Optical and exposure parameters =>
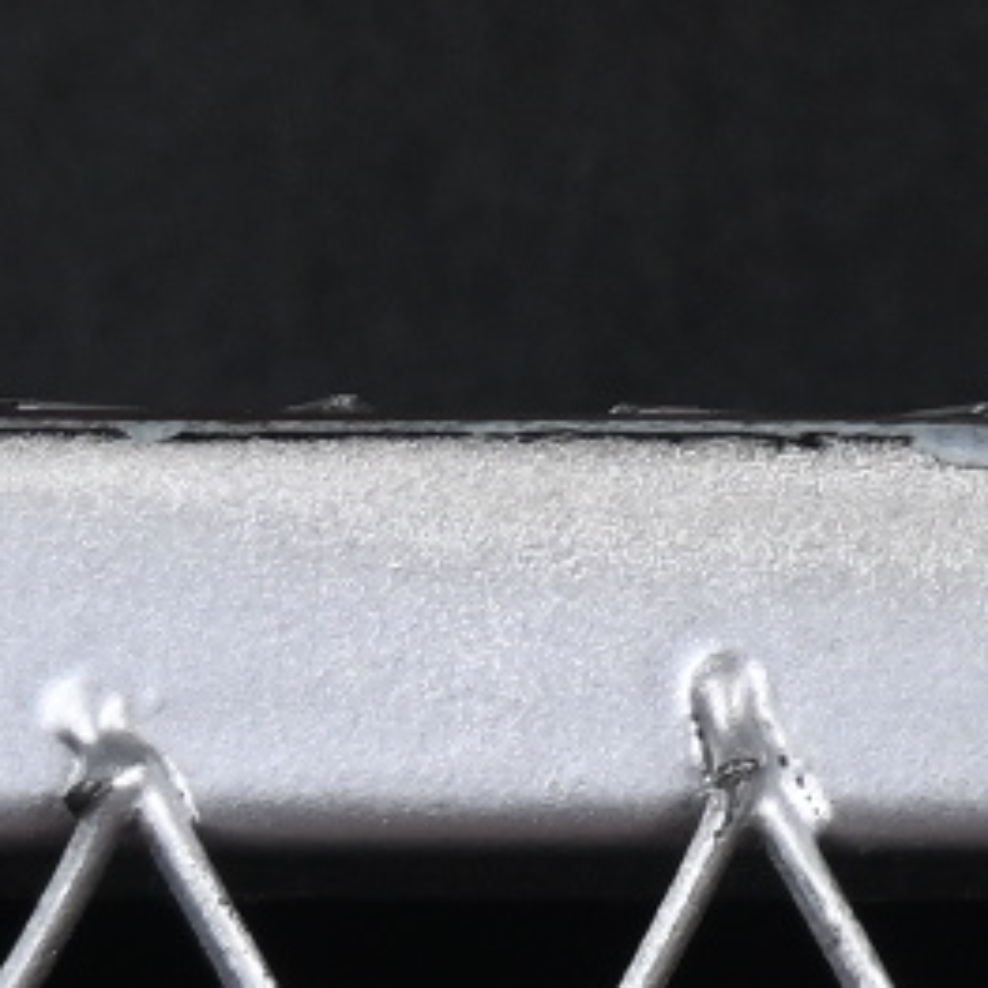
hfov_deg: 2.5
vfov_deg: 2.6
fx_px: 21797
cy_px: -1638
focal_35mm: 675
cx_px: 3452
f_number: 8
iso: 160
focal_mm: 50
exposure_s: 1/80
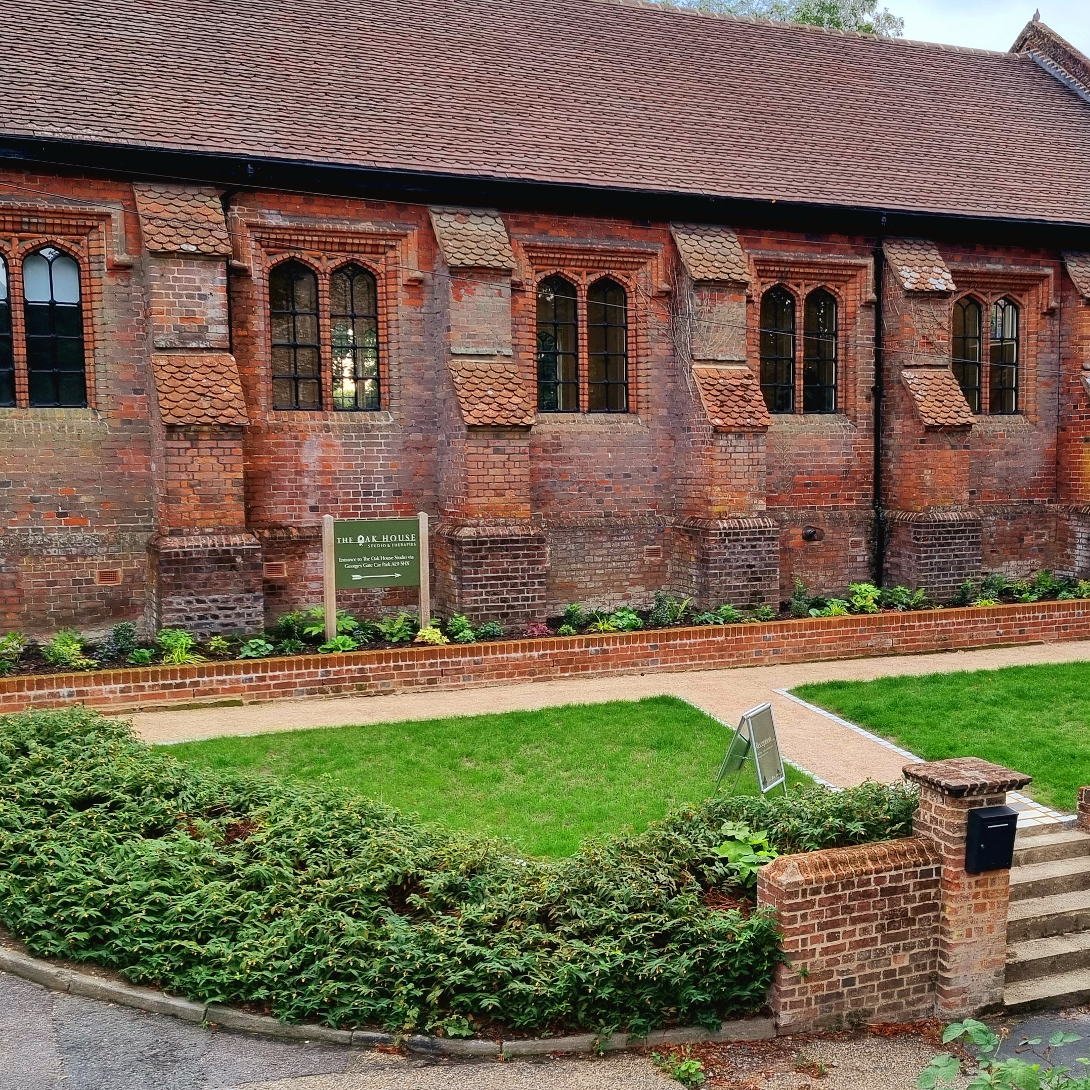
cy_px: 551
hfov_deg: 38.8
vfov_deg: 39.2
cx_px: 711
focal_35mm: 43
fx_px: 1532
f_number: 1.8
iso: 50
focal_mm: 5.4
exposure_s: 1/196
--
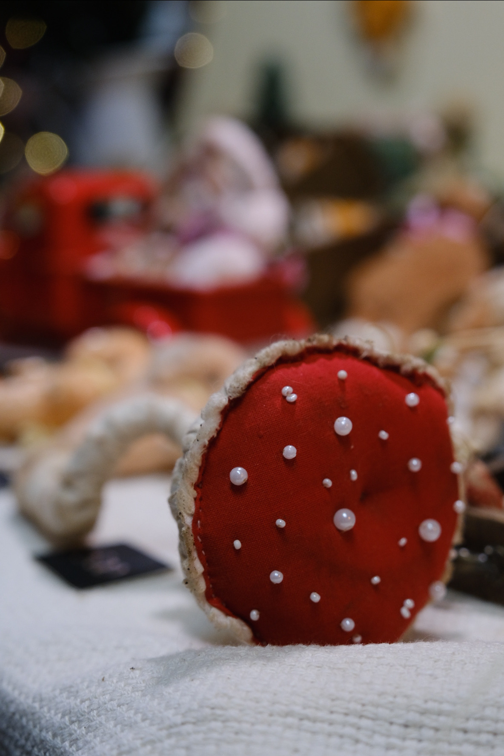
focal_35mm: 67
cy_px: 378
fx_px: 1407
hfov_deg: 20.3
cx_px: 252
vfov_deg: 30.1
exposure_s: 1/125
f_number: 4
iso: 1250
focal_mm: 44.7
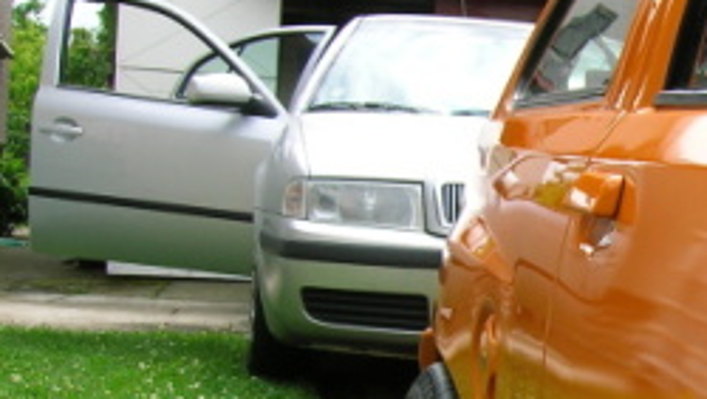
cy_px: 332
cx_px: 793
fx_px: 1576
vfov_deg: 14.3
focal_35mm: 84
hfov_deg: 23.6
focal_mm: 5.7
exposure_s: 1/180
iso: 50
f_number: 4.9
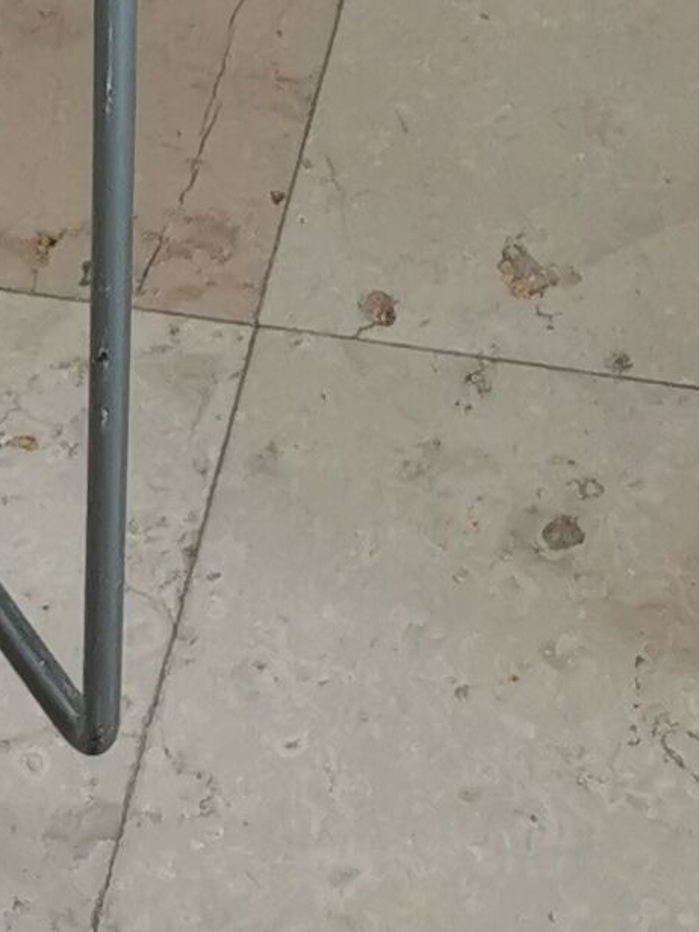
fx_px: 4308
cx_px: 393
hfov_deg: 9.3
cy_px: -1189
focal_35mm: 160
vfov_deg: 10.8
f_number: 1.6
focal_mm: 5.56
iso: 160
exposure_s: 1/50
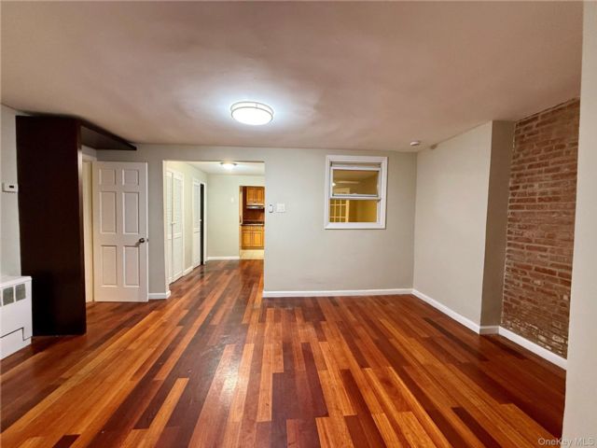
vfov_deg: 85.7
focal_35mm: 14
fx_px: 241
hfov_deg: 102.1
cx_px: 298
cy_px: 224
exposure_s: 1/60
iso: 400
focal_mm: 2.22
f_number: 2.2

AIM OF THE EXERCISE =>
Taking the entries above, print exactly the lines starting at the line with "focal_35mm: 14" and ending at the line with "f_number: 2.2", both included.

OUTPUT FOR THIS TASK =>
focal_35mm: 14
fx_px: 241
hfov_deg: 102.1
cx_px: 298
cy_px: 224
exposure_s: 1/60
iso: 400
focal_mm: 2.22
f_number: 2.2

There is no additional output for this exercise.